« Il faut lutter contre l’enfermement »

Sociologue, chargé de recherche au CNRS, Gilles Chantraine*
a reconstitué le parcours de jeunes incarcérés.
Il met en garde contre l’intensification de la dérive pénale pour
les mineurs.

Marion Dumand  • 6 novembre 2008 abonné·es

En quoi l’association « comparution immédiate et peines plancher » affaiblit-elle la justice des mineurs ?

Durant une comparution immédiate, l’examen du dossier se réduit à l’examen du casier judiciaire, pour les mineurs comme pour les majeurs. En ce sens, une comparution immédiate est très « compa­tible » avec les peines plancher, qui ­déconnectent le critère de récidive du contexte social de l’infraction. Avec ce système, on risque d’apporter les mêmes réponses aux mêmes problèmes en dépit de leur échec répété. Les peines plancher réactivent la « théorie de la dissuasion », selon laquelle quelqu’un commet un délit parce que la réponse pénale n’est pas assez forte. On risque donc également de favoriser l’enracinement des individus dans des carrières de multirécidivistes et d’intensifier la dérive pénale.

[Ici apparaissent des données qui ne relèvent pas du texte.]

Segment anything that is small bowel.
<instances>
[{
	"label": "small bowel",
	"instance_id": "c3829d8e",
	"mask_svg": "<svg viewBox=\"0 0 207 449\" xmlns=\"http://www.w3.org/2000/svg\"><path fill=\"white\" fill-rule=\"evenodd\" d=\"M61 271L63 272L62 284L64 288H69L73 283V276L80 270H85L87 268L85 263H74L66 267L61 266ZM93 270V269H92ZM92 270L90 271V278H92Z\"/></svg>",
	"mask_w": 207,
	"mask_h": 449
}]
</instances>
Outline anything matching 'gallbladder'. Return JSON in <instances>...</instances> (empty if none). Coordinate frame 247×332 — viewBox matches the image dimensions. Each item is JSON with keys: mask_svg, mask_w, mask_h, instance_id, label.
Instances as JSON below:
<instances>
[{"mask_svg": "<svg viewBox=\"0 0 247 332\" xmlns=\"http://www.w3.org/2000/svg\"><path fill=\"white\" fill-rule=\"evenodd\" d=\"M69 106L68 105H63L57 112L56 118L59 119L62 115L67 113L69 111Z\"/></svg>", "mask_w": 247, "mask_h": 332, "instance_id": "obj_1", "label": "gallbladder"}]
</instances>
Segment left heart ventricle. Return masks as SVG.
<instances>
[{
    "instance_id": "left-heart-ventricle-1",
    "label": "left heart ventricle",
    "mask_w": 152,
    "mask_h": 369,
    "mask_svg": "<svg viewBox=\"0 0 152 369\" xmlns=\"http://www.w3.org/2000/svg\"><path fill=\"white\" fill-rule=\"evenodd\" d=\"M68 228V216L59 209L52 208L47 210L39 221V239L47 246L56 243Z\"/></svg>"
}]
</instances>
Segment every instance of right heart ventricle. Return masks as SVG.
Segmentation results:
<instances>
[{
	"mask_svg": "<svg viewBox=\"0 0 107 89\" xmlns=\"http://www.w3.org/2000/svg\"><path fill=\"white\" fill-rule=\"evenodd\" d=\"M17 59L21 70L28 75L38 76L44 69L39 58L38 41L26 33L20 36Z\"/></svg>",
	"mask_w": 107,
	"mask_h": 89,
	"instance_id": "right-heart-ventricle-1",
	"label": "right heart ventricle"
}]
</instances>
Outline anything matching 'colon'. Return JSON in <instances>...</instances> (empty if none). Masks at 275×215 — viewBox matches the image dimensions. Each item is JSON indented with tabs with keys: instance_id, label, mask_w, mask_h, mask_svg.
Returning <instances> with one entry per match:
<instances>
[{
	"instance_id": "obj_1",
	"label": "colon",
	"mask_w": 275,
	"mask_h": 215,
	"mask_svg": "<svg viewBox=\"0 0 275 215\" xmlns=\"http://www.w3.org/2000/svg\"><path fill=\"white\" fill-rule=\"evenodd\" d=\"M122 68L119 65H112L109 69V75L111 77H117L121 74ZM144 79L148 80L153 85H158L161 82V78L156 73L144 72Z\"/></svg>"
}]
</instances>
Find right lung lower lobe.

« Faire exemple » : les promesses médiatiques du gouvernement ont-elles des conséquences ?

La gestion spectaculaire de la délinquance juvénile est liée au retour de la doctrine de la dissuasion. Il s’agit, en effet, de « faire exemple ». Par là, on occulte des réalités qu’il faudrait mettre au premier plan. Par exemple, presque tous les mineurs incarcérés sont en situation de désaffiliation socio-économique (pauvreté, fragilité familiale) et ont déjà une trajectoire institutionnelle bien remplie (sanction socio-éducative, foyer…). En fait, la gestion spectaculaire de la délinquance est en même temps un message d’action et un aveu d’impuissance de la part de ­l’État : il veut montrer qu’il agit alors qu’il se désinvestit de ce qui touche à la sécurité sociale et existentielle des citoyens.

Que change l’apparition des établissements pour mineurs (EPM) ?

On entend beaucoup d’affirmations sur le fonctionnement des EPM, alors qu’aucune étude globale n’a encore eu lieu. Prudence, donc. On peut néanmoins déjà faire certains constats. D’abord, ils séparent de façon radicale les mineurs des majeurs, contrairement aux quartiers pour mineurs (QM) dans les prisons pour adultes, jamais complètement étanches. Mais seuls sept EPM de soixante places ont été construits. Ils sont donc loin de concerner ­l’ensemble des 750 mineurs incarcérés aujourd’hui. L’autre grand changement concerne l’organisation de la vie quotidienne. Bien que variant d’une prison à l’autre, les QM condamnent globalement les mineurs à l’oisiveté. Il arrive qu’ils soient enfermés 22 heures sur 24 seuls en cellule !
Les EPM sont construits sur un tout autre modèle : celui de la suractivité. Le détenu est censé avoir 20 heures de cours, ­20 heures d’activités socioculturelles et 20 heures de sport par semaine. Cette conception minutée de la vie quotidienne pose ­d’autres problèmes. Alors que les initiateurs des EPM ont rêvé d’un modèle de prison éducative, où les sanctions seraient moins nombreuses, les premiers échos du terrain indiquent plutôt un effet inverse. Actuellement, la conception sécuritaire prime : une prison reste une prison. Reste à suivre l’évolution des EPM.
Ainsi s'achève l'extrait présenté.